◆ **TASK ITEM**: Give back the exact lines of the material below from the one containing "candle holder: none" through the one containing "notebook: none [851,651,1113,791]", and no pictures.

◆ **RECORDS FOR THE TASK**:
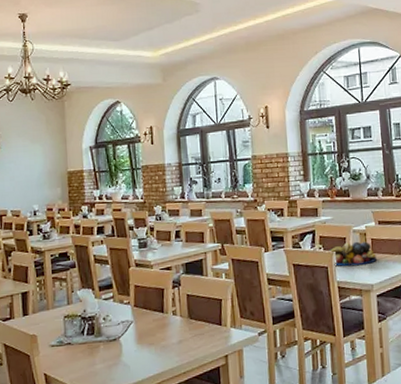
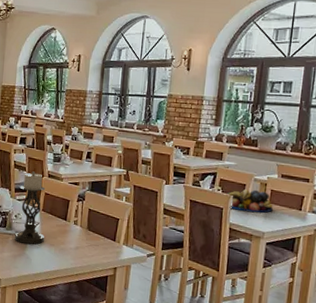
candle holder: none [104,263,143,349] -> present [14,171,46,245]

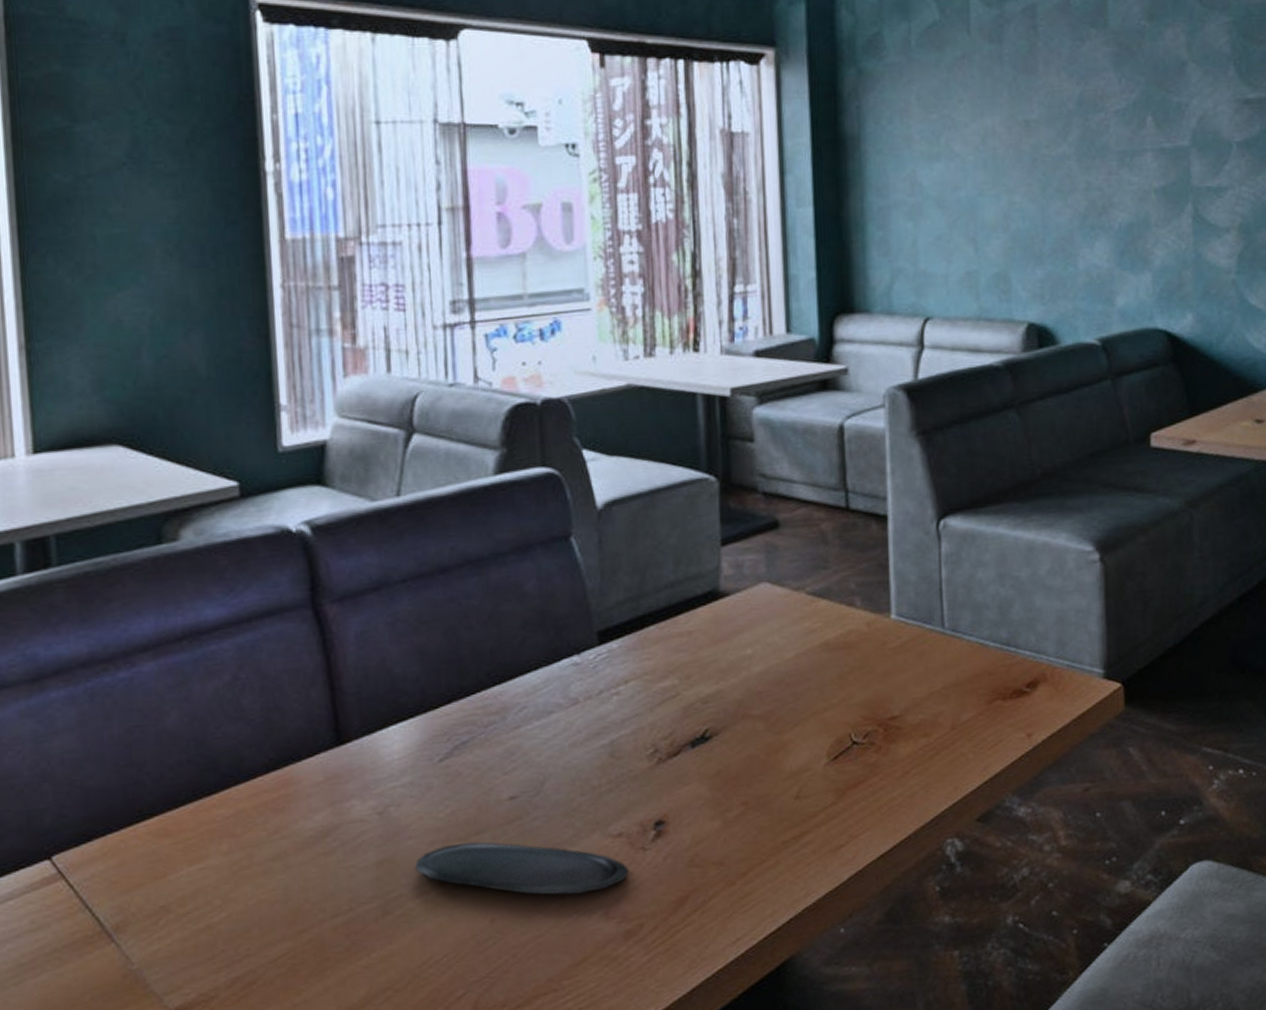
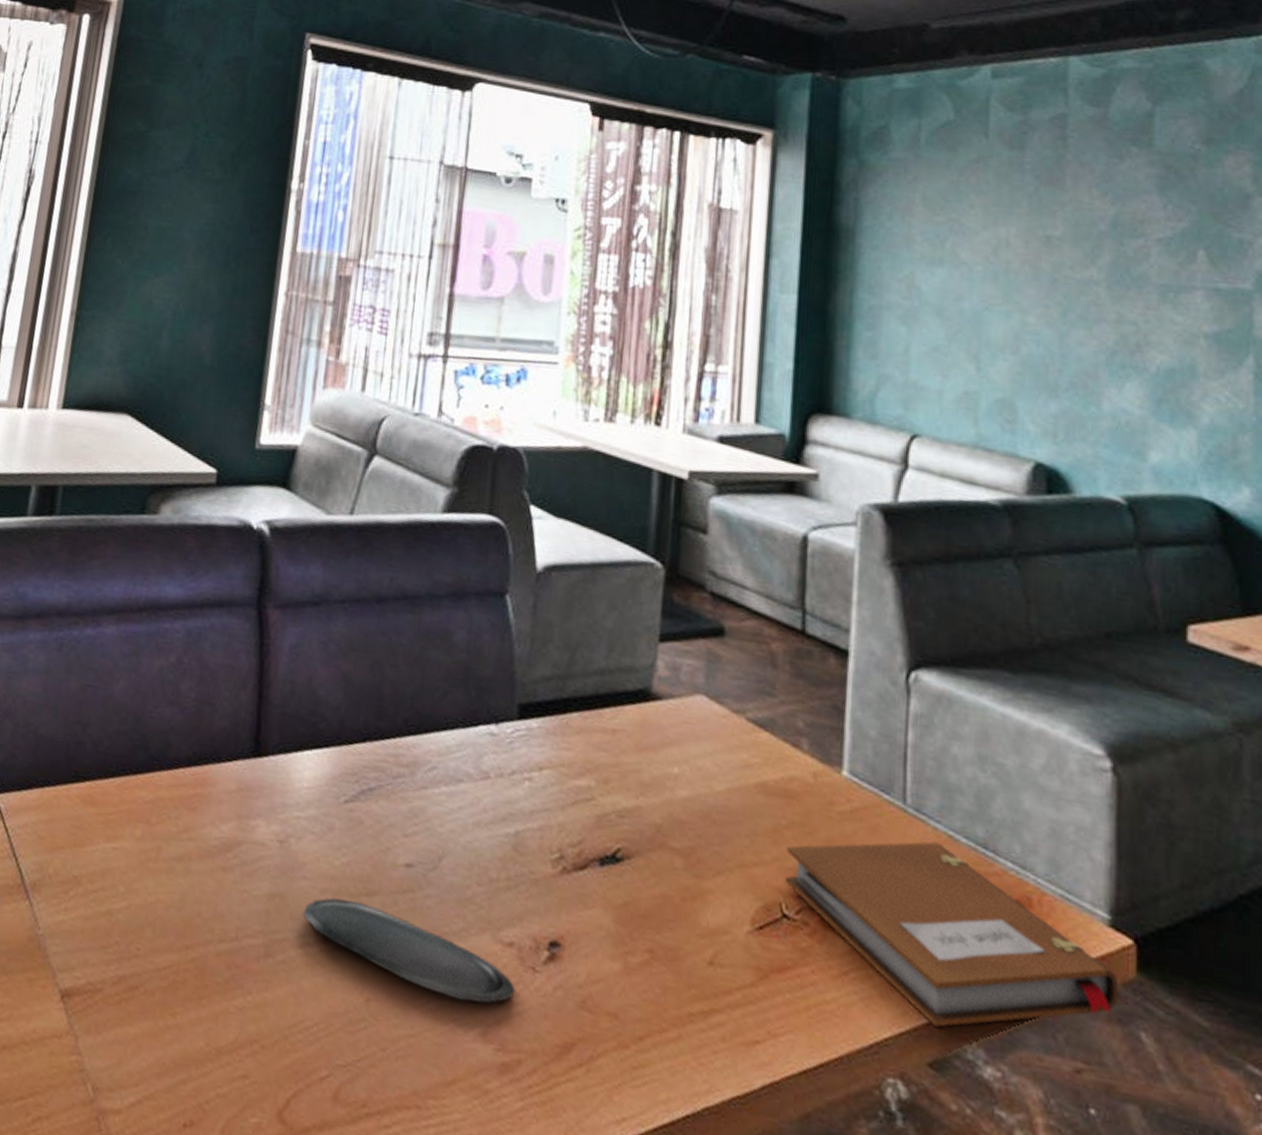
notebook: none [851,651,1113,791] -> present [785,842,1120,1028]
--
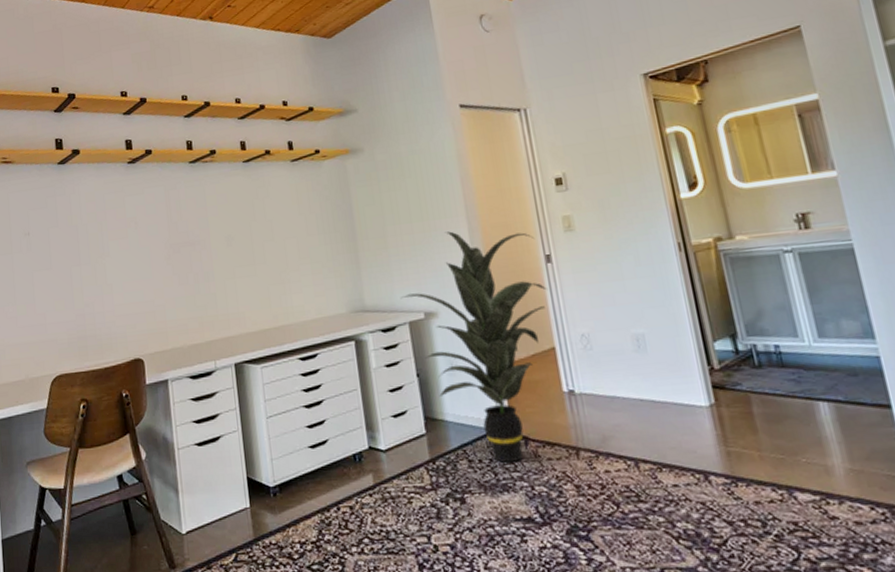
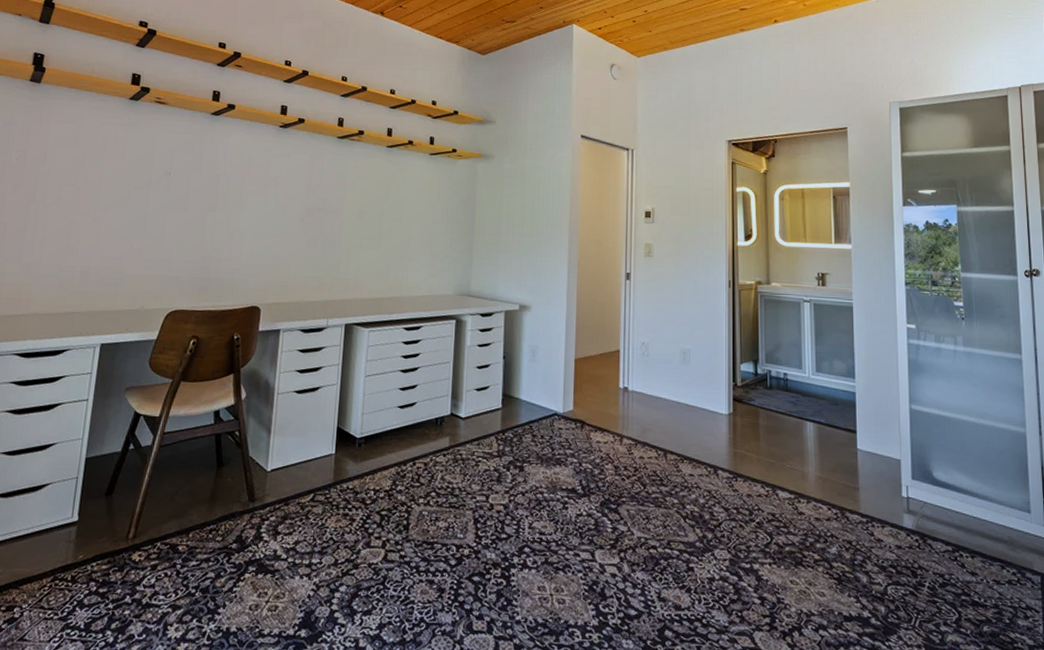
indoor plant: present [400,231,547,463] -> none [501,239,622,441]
==
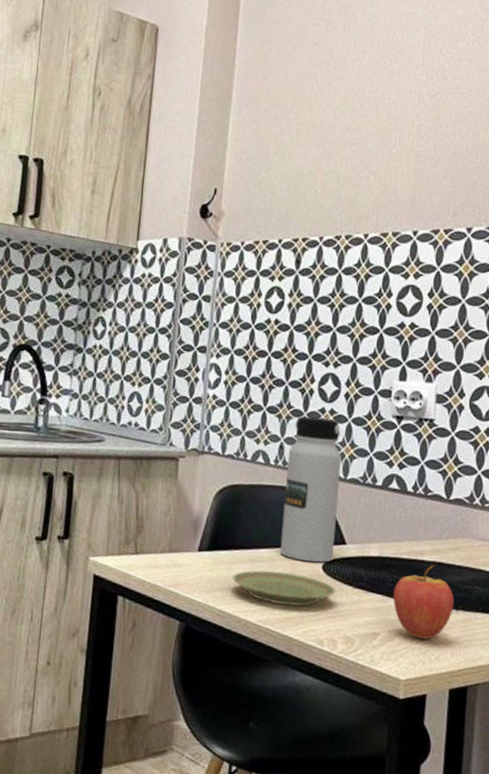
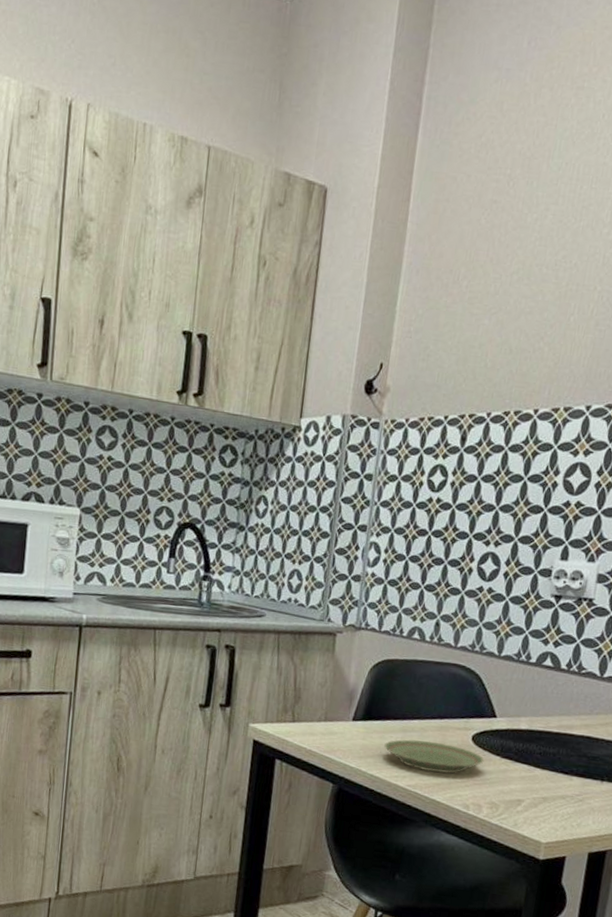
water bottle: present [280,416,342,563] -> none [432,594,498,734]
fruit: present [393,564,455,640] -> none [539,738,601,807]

◆ **ANSWER SECTION**:
candle holder: none [104,263,143,349] -> present [14,171,46,245]

notebook: none [851,651,1113,791] -> present [785,842,1120,1028]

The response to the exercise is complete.